Diabetes is a chronic metabolic condition related to insulin, the hormone produced by the pancreas. Most of the food you consume is broken down into sugars that are released into the bloodstream. When the sugar level of the blood goes up, it makes the pancreas produce insulin. It, in its turn, lets the blood sugar into body cells, where it can be used as an energy source. In the case of diabetes, insulin is not produced in proper amounts, or cells do not respond to it. This causes too high blood sugar, which can eventually lead to serious health problems such as heart conditions, kidney disease, or vision loss.

Type 1

There are three main types of diabetes: type 1, type 2, and gestational diabetes. The latter one is diabetes that develops during pregnancy in women that never had diabetes before. In type 1 diabetes, the body is not able to make insulin or makes very little of it. It is considered to be related to an autoimmune reaction that kills pancreas cells responsible for insulin production. Some people have genes that make them more likely to have type 1 diabetes. Still, many do not develop it even if they have those genes. An external trigger, such as a virus, might also play a role, but eating habits and lifestyle do not cause type 1 diabetes.
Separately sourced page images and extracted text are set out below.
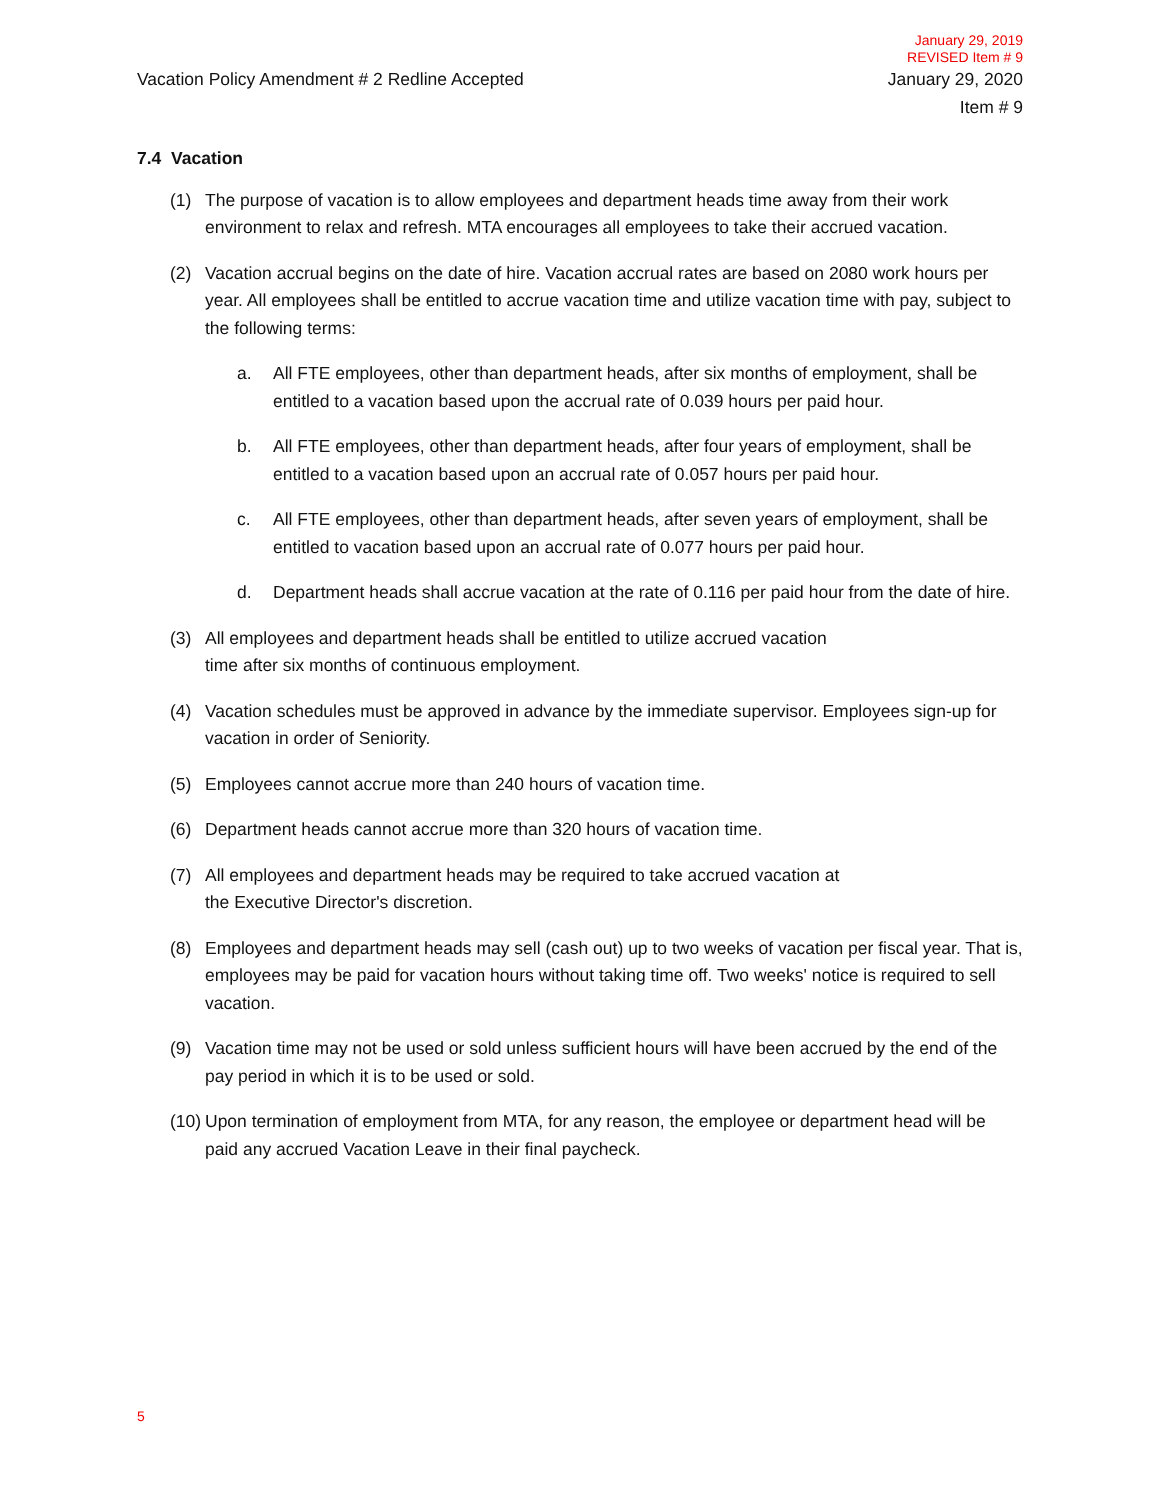January 29, 2019
REVISED Item # 9
Vacation Policy Amendment # 2 Redline Accepted
January 29, 2020
Item # 9
7.4 Vacation
(1) The purpose of vacation is to allow employees and department heads time away from their work environment to relax and refresh. MTA encourages all employees to take their accrued vacation.
(2) Vacation accrual begins on the date of hire. Vacation accrual rates are based on 2080 work hours per year. All employees shall be entitled to accrue vacation time and utilize vacation time with pay, subject to the following terms:
a. All FTE employees, other than department heads, after six months of employment, shall be entitled to a vacation based upon the accrual rate of 0.039 hours per paid hour.
b. All FTE employees, other than department heads, after four years of employment, shall be entitled to a vacation based upon an accrual rate of 0.057 hours per paid hour.
c. All FTE employees, other than department heads, after seven years of employment, shall be entitled to vacation based upon an accrual rate of 0.077 hours per paid hour.
d. Department heads shall accrue vacation at the rate of 0.116 per paid hour from the date of hire.
(3) All employees and department heads shall be entitled to utilize accrued vacation
time after six months of continuous employment.
(4) Vacation schedules must be approved in advance by the immediate supervisor. Employees sign-up for vacation in order of Seniority.
(5) Employees cannot accrue more than 240 hours of vacation time.
(6) Department heads cannot accrue more than 320 hours of vacation time.
(7) All employees and department heads may be required to take accrued vacation at
the Executive Director's discretion.
(8) Employees and department heads may sell (cash out) up to two weeks of vacation per fiscal year. That is, employees may be paid for vacation hours without taking time off. Two weeks' notice is required to sell vacation.
(9) Vacation time may not be used or sold unless sufficient hours will have been accrued by the end of the pay period in which it is to be used or sold.
(10) Upon termination of employment from MTA, for any reason, the employee or department head will be paid any accrued Vacation Leave in their final paycheck.
5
The known risk factor is a family history of the condition. This type can develop at any age but usually is diagnosed in children and younger adults. Only about 5-10% of people with diabetes have type 1.

Type 2

The most common is type 2 diabetes, which is 90-95% of all cases. Most often, it develops in people over 45 years old, but it can also develop at any age. In this type of diabetes, cells become resistant to the effect of insulin, meaning that they do not adequately respond to it. Among the risk factors for type 2 diabetes there are overweight, prediabetes, age of 45 or older, family history, lack of physical activity, history of having gestational diabetes. African American, American Indian, Hispanic/Latino American, or Alaska Native nations are also considered to be at a higher risk of developing type 2 diabetes. It is possible to prevent or delay this type of diabetes by making changes towards a healthy lifestyle.
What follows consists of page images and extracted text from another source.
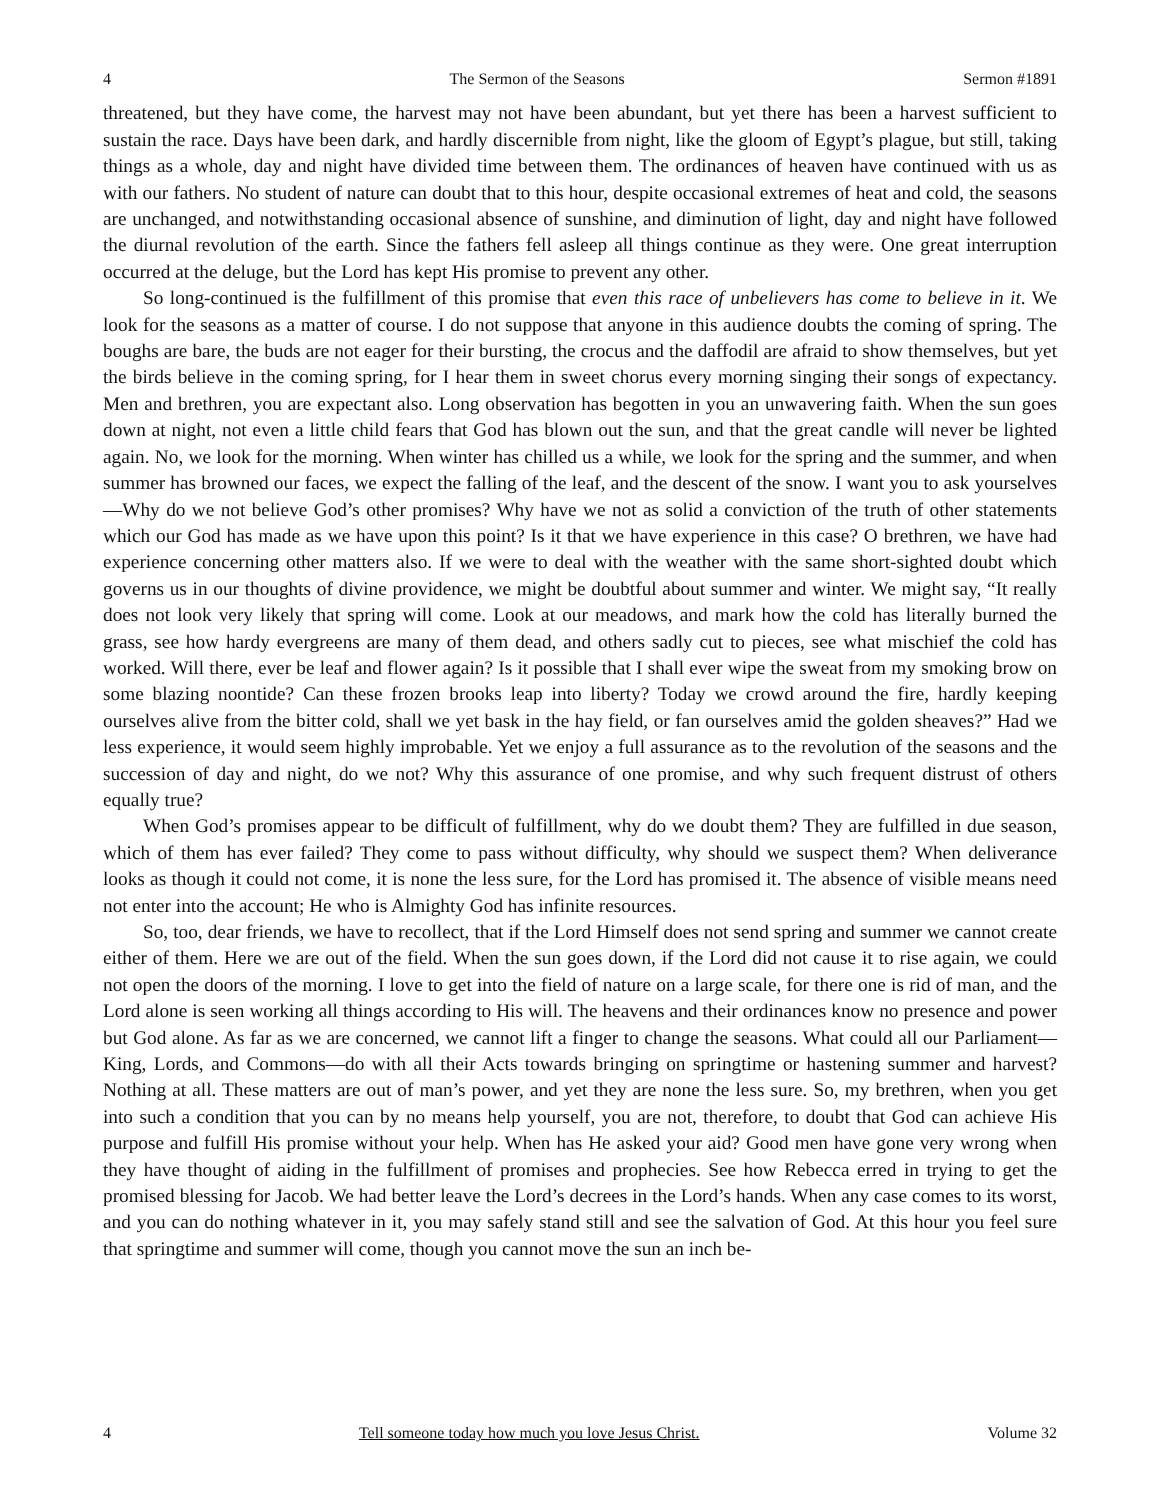4 The Sermon of the Seasons Sermon #1891
threatened, but they have come, the harvest may not have been abundant, but yet there has been a harvest sufficient to sustain the race. Days have been dark, and hardly discernible from night, like the gloom of Egypt’s plague, but still, taking things as a whole, day and night have divided time between them. The ordinances of heaven have continued with us as with our fathers. No student of nature can doubt that to this hour, despite occasional extremes of heat and cold, the seasons are unchanged, and notwithstanding occasional absence of sunshine, and diminution of light, day and night have followed the diurnal revolution of the earth. Since the fathers fell asleep all things continue as they were. One great interruption occurred at the deluge, but the Lord has kept His promise to prevent any other.
So long-continued is the fulfillment of this promise that even this race of unbelievers has come to believe in it. We look for the seasons as a matter of course. I do not suppose that anyone in this audience doubts the coming of spring. The boughs are bare, the buds are not eager for their bursting, the crocus and the daffodil are afraid to show themselves, but yet the birds believe in the coming spring, for I hear them in sweet chorus every morning singing their songs of expectancy. Men and brethren, you are expectant also. Long observation has begotten in you an unwavering faith. When the sun goes down at night, not even a little child fears that God has blown out the sun, and that the great candle will never be lighted again. No, we look for the morning. When winter has chilled us a while, we look for the spring and the summer, and when summer has browned our faces, we expect the falling of the leaf, and the descent of the snow. I want you to ask yourselves—Why do we not believe God’s other promises? Why have we not as solid a conviction of the truth of other statements which our God has made as we have upon this point? Is it that we have experience in this case? O brethren, we have had experience concerning other matters also. If we were to deal with the weather with the same short-sighted doubt which governs us in our thoughts of divine providence, we might be doubtful about summer and winter. We might say, “It really does not look very likely that spring will come. Look at our meadows, and mark how the cold has literally burned the grass, see how hardy evergreens are many of them dead, and others sadly cut to pieces, see what mischief the cold has worked. Will there, ever be leaf and flower again? Is it possible that I shall ever wipe the sweat from my smoking brow on some blazing noontide? Can these frozen brooks leap into liberty? Today we crowd around the fire, hardly keeping ourselves alive from the bitter cold, shall we yet bask in the hay field, or fan ourselves amid the golden sheaves?” Had we less experience, it would seem highly improbable. Yet we enjoy a full assurance as to the revolution of the seasons and the succession of day and night, do we not? Why this assurance of one promise, and why such frequent distrust of others equally true?
When God’s promises appear to be difficult of fulfillment, why do we doubt them? They are fulfilled in due season, which of them has ever failed? They come to pass without difficulty, why should we suspect them? When deliverance looks as though it could not come, it is none the less sure, for the Lord has promised it. The absence of visible means need not enter into the account; He who is Almighty God has infinite resources.
So, too, dear friends, we have to recollect, that if the Lord Himself does not send spring and summer we cannot create either of them. Here we are out of the field. When the sun goes down, if the Lord did not cause it to rise again, we could not open the doors of the morning. I love to get into the field of nature on a large scale, for there one is rid of man, and the Lord alone is seen working all things according to His will. The heavens and their ordinances know no presence and power but God alone. As far as we are concerned, we cannot lift a finger to change the seasons. What could all our Parliament—King, Lords, and Commons—do with all their Acts towards bringing on springtime or hastening summer and harvest? Nothing at all. These matters are out of man’s power, and yet they are none the less sure. So, my brethren, when you get into such a condition that you can by no means help yourself, you are not, therefore, to doubt that God can achieve His purpose and fulfill His promise without your help. When has He asked your aid? Good men have gone very wrong when they have thought of aiding in the fulfillment of promises and prophecies. See how Rebecca erred in trying to get the promised blessing for Jacob. We had better leave the Lord’s decrees in the Lord’s hands. When any case comes to its worst, and you can do nothing whatever in it, you may safely stand still and see the salvation of God. At this hour you feel sure that springtime and summer will come, though you cannot move the sun an inch be-
4 Tell someone today how much you love Jesus Christ. Volume 32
Prediabetes deserves special attention. It is characterized as a condition where blood sugar is higher than normal but is not high enough to be considered diabetes. However, if no measures are taken, it can turn into type 2 diabetes. The National Diabetes Prevention Program offers a lifestyle change program, which can help you lower the risk of developing type 2 diabetes by as much as 58%.

Diagnosis and treatment

Symptoms of diabetes sometimes are similar to symptoms of other conditions and might be hard to spot. Therefore, it is essential to know the risk factors and get tested if you have any of them. A simple blood test will give you the needed information. In case of suspicion for type 1 diabetes, you will also be tested for the presence of autoantibodies in the blood or ketones in the urine. It is crucial to detect the condition as early as possible to deal with it effectively.

To manage type 1 diabetes, you might need to take insulin shots daily to control blood sugar levels. For type 2 diabetes, healthy eating habits and physical activity are essential. You also might be prescribed different injectable or oral medications to help manage blood sugar levels. In both cases, you will need to measure blood sugar regularly. Keeping track of it is helpful in preventing any possible complications. Stress management is also a big part of dealing with diabetes, and it is important to get any possible help from close people or health professionals.

Diabetes is a widespread public health concern. However, we can reduce its prevalence by simply caring about our health. Profilactics and early detection of diabetes are key factors in dealing with it.